La città si autogoverna con capitribù e cyberboys

BengasiLa città di Bengasi è diventata una sorta di capoluogo dei territori dell’Est della Libia, sotto il controllo dei ribelli. «Soltanto fino a quando Tripoli cadrà», dicono molti dei manifestanti. Lo scrivono anche sugli striscioni appesi ai muri del tribunale, affacciato sul Mediterraneo, davanti al quale si sono tenute tutte le proteste. È qui che l’opposizione locale si incontra ogni giorno per amministrare la vita quotidiana nella città senza governo. Ieri, a Bengasi, la maggior parte dei negozi era chiusa. Le verdi serrande di ferro abbassate raccontano come molti commercianti temano un’offensiva delle forze del regime. Sono poche e sparpagliate in diverse parti della città le botteghe aperte: gli alimentari, i fruttivendoli, qualche farmacia. Le banche hanno riaperto gli sportelli già qualche giorno fa e lunghe code ordinate si formano ogni mattina davanti all’entrata degli istituti di credito. I banchieri hanno chiesto agli uomini d’affari e ai commercianti di non estinguere i loro conti e alcuni hanno imposto un tetto per il ritiro del contante di 200 dinari, 115 euro.

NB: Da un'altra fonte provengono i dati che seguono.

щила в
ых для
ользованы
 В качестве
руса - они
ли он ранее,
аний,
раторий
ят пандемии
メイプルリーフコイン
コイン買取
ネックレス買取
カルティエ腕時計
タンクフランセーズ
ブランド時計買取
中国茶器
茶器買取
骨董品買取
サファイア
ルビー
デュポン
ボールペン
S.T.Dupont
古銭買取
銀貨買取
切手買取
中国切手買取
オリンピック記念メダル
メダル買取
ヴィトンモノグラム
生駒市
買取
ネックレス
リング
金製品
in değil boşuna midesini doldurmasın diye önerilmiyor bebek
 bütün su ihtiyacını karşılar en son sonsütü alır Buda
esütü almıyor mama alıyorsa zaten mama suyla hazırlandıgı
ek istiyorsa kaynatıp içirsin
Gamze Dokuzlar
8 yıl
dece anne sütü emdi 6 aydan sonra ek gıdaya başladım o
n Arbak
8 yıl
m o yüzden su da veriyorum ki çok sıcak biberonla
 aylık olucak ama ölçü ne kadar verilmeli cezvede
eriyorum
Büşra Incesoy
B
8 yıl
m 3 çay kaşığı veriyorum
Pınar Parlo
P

È difficile tenere il conto dei comitati e dei gruppi civici formati nelle scorse ore per amminstrare le cittadine dell’est. Due giorni fa, in un’aula del tribunale di Bengasi, è stata annunciata la formazione del Consiglio Nazionale Libico. Il gruppo, di cui non si conoscono ancora i membri, riunirà i rappresentanti una serie di comitati locali di diverse città. «Non abbiamo posizioni politiche - ha detto davanti ai giornalisti un portavoce - ci occuperemo della vita quotidiana della regione nel periodo di transizione». Poche ore prima si era riunito per la prima volta un comitato di 13 persone che gestirà gli affari cittadini, amministrerà la giustizia e si occuperà un po’ di tutto: dalla pulizia delle strade alla distribuzione delle risorse. Accademici, attivisti, giudici, avvocati, politici, leader religiosi e tribali, giovani cyber dissidenti di Facebook si ritrovano ogni giorno nelle aule del tribunale per organizzare il lavoro. Negli corridoi affollati, boy scout quantificano gli aiuti medici e alimentari in arrivo anche dal confine egiziano. E nelle strade, semplici cittadini si occupano della raccolta della spazzatura e dirigono il traffico.
Per ora, la città si arrangia come può anche per garantire il rifornimento di carburante. L’Arabian Gulf Oil Co. (Agoco), la più grande compagnia petrolifera statale, con base a Bengasi, ha preso le parti della rivoluzione e, dopo aver forzato le dimissioni del suo amministratore, si sta ora autogestendo.

Controlla i suoi pozzi nel deserto e mantiene l’attività a basso regime: la produzione giornaliera è scesa da 420mila barili a 170mila. E oggi sarebbe dovuto salpare dal terminal di Tobruk un carico di 700mila barili di greggio da esportare, ma i manager della compagnia non hanno potuto confermare la sua partenza.